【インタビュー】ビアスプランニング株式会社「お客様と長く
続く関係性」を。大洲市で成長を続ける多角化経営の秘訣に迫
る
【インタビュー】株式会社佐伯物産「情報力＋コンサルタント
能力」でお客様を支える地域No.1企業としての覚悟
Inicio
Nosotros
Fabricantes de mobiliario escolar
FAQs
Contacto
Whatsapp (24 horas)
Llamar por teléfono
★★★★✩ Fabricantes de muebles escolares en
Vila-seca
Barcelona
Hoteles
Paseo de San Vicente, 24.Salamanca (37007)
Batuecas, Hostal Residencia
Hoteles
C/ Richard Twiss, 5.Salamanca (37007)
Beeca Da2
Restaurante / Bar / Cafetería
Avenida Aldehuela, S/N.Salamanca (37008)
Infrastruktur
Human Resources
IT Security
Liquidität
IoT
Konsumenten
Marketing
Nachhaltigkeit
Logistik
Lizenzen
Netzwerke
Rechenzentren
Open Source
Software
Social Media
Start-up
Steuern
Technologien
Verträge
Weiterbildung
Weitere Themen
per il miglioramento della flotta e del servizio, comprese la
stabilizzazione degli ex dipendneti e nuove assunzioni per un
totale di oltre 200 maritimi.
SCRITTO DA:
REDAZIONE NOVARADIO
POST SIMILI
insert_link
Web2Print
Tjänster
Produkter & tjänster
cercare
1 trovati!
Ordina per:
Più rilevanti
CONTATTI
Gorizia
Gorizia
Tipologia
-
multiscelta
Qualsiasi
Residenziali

YOUR GOAL: Copy out all of the lines above again, keeping every character, space, and line break unchanged.

RESPONSE BOX:
【インタビュー】ビアスプランニング株式会社「お客様と長く
続く関係性」を。大洲市で成長を続ける多角化経営の秘訣に迫
る
【インタビュー】株式会社佐伯物産「情報力＋コンサルタント
能力」でお客様を支える地域No.1企業としての覚悟
Inicio
Nosotros
Fabricantes de mobiliario escolar
FAQs
Contacto
Whatsapp (24 horas)
Llamar por teléfono
★★★★✩ Fabricantes de muebles escolares en
Vila-seca
Barcelona
Hoteles
Paseo de San Vicente, 24.Salamanca (37007)
Batuecas, Hostal Residencia
Hoteles
C/ Richard Twiss, 5.Salamanca (37007)
Beeca Da2
Restaurante / Bar / Cafetería
Avenida Aldehuela, S/N.Salamanca (37008)
Infrastruktur
Human Resources
IT Security
Liquidität
IoT
Konsumenten
Marketing
Nachhaltigkeit
Logistik
Lizenzen
Netzwerke
Rechenzentren
Open Source
Software
Social Media
Start-up
Steuern
Technologien
Verträge
Weiterbildung
Weitere Themen
per il miglioramento della flotta e del servizio, comprese la
stabilizzazione degli ex dipendneti e nuove assunzioni per un
totale di oltre 200 maritimi.
SCRITTO DA:
REDAZIONE NOVARADIO
POST SIMILI
insert_link
Web2Print
Tjänster
Produkter & tjänster
cercare
1 trovati!
Ordina per:
Più rilevanti
CONTATTI
Gorizia
Gorizia
Tipologia
-
multiscelta
Qualsiasi
Residenziali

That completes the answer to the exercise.